→ **Assigned task**
All of the data below should be written out exactly.

→ **Dataset content**
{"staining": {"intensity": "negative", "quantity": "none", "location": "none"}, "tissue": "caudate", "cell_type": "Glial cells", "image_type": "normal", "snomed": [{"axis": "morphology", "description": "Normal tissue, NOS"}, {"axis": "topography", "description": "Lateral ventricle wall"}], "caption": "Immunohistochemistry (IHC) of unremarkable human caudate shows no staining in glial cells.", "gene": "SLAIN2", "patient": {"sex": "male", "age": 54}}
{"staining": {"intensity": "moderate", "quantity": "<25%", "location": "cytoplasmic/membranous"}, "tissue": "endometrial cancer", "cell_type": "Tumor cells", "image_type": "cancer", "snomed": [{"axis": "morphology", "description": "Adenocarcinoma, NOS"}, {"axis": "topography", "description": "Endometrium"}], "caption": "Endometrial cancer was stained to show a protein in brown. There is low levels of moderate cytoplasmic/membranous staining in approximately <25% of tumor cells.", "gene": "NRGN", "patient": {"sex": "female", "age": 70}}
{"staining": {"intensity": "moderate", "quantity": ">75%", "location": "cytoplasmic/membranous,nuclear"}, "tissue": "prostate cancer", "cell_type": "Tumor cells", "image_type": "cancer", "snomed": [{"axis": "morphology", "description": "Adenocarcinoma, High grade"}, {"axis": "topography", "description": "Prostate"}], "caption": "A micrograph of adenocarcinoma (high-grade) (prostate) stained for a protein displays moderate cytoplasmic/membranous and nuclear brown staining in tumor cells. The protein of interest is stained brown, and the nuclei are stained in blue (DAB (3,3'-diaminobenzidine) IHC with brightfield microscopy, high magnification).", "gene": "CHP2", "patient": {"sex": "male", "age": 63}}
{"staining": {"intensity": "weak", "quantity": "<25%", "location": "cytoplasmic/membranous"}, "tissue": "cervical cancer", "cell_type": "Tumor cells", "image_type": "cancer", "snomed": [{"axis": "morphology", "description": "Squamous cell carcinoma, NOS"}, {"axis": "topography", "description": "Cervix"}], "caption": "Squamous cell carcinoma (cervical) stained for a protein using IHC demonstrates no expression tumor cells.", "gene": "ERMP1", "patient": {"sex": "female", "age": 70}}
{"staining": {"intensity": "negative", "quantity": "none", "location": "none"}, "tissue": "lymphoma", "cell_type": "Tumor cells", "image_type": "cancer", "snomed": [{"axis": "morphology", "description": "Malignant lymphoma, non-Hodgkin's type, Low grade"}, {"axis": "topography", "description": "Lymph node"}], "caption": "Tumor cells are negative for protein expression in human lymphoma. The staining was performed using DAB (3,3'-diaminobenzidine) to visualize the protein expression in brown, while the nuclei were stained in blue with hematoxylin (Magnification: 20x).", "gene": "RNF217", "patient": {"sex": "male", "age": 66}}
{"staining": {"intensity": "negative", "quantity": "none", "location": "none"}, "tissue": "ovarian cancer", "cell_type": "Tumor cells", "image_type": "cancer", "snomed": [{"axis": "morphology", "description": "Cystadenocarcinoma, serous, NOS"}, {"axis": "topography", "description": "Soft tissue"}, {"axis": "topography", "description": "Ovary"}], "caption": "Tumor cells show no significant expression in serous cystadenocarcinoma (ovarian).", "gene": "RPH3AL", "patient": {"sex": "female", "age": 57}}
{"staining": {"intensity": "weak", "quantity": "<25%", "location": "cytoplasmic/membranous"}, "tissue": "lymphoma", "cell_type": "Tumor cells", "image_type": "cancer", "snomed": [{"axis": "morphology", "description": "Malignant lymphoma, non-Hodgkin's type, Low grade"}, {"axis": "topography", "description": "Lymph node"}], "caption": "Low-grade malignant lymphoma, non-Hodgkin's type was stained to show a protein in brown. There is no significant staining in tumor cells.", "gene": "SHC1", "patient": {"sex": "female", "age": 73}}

→ **Response below**
{"staining": {"intensity": "negative", "quantity": "none", "location": "none"}, "tissue": "caudate", "cell_type": "Glial cells", "image_type": "normal", "snomed": [{"axis": "morphology", "description": "Normal tissue, NOS"}, {"axis": "topography", "description": "Lateral ventricle wall"}], "caption": "Immunohistochemistry (IHC) of unremarkable human caudate shows no staining in glial cells.", "gene": "SLAIN2", "patient": {"sex": "male", "age": 54}}
{"staining": {"intensity": "moderate", "quantity": "<25%", "location": "cytoplasmic/membranous"}, "tissue": "endometrial cancer", "cell_type": "Tumor cells", "image_type": "cancer", "snomed": [{"axis": "morphology", "description": "Adenocarcinoma, NOS"}, {"axis": "topography", "description": "Endometrium"}], "caption": "Endometrial cancer was stained to show a protein in brown. There is low levels of moderate cytoplasmic/membranous staining in approximately <25% of tumor cells.", "gene": "NRGN", "patient": {"sex": "female", "age": 70}}
{"staining": {"intensity": "moderate", "quantity": ">75%", "location": "cytoplasmic/membranous,nuclear"}, "tissue": "prostate cancer", "cell_type": "Tumor cells", "image_type": "cancer", "snomed": [{"axis": "morphology", "description": "Adenocarcinoma, High grade"}, {"axis": "topography", "description": "Prostate"}], "caption": "A micrograph of adenocarcinoma (high-grade) (prostate) stained for a protein displays moderate cytoplasmic/membranous and nuclear brown staining in tumor cells. The protein of interest is stained brown, and the nuclei are stained in blue (DAB (3,3'-diaminobenzidine) IHC with brightfield microscopy, high magnification).", "gene": "CHP2", "patient": {"sex": "male", "age": 63}}
{"staining": {"intensity": "weak", "quantity": "<25%", "location": "cytoplasmic/membranous"}, "tissue": "cervical cancer", "cell_type": "Tumor cells", "image_type": "cancer", "snomed": [{"axis": "morphology", "description": "Squamous cell carcinoma, NOS"}, {"axis": "topography", "description": "Cervix"}], "caption": "Squamous cell carcinoma (cervical) stained for a protein using IHC demonstrates no expression tumor cells.", "gene": "ERMP1", "patient": {"sex": "female", "age": 70}}
{"staining": {"intensity": "negative", "quantity": "none", "location": "none"}, "tissue": "lymphoma", "cell_type": "Tumor cells", "image_type": "cancer", "snomed": [{"axis": "morphology", "description": "Malignant lymphoma, non-Hodgkin's type, Low grade"}, {"axis": "topography", "description": "Lymph node"}], "caption": "Tumor cells are negative for protein expression in human lymphoma. The staining was performed using DAB (3,3'-diaminobenzidine) to visualize the protein expression in brown, while the nuclei were stained in blue with hematoxylin (Magnification: 20x).", "gene": "RNF217", "patient": {"sex": "male", "age": 66}}
{"staining": {"intensity": "negative", "quantity": "none", "location": "none"}, "tissue": "ovarian cancer", "cell_type": "Tumor cells", "image_type": "cancer", "snomed": [{"axis": "morphology", "description": "Cystadenocarcinoma, serous, NOS"}, {"axis": "topography", "description": "Soft tissue"}, {"axis": "topography", "description": "Ovary"}], "caption": "Tumor cells show no significant expression in serous cystadenocarcinoma (ovarian).", "gene": "RPH3AL", "patient": {"sex": "female", "age": 57}}
{"staining": {"intensity": "weak", "quantity": "<25%", "location": "cytoplasmic/membranous"}, "tissue": "lymphoma", "cell_type": "Tumor cells", "image_type": "cancer", "snomed": [{"axis": "morphology", "description": "Malignant lymphoma, non-Hodgkin's type, Low grade"}, {"axis": "topography", "description": "Lymph node"}], "caption": "Low-grade malignant lymphoma, non-Hodgkin's type was stained to show a protein in brown. There is no significant staining in tumor cells.", "gene": "SHC1", "patient": {"sex": "female", "age": 73}}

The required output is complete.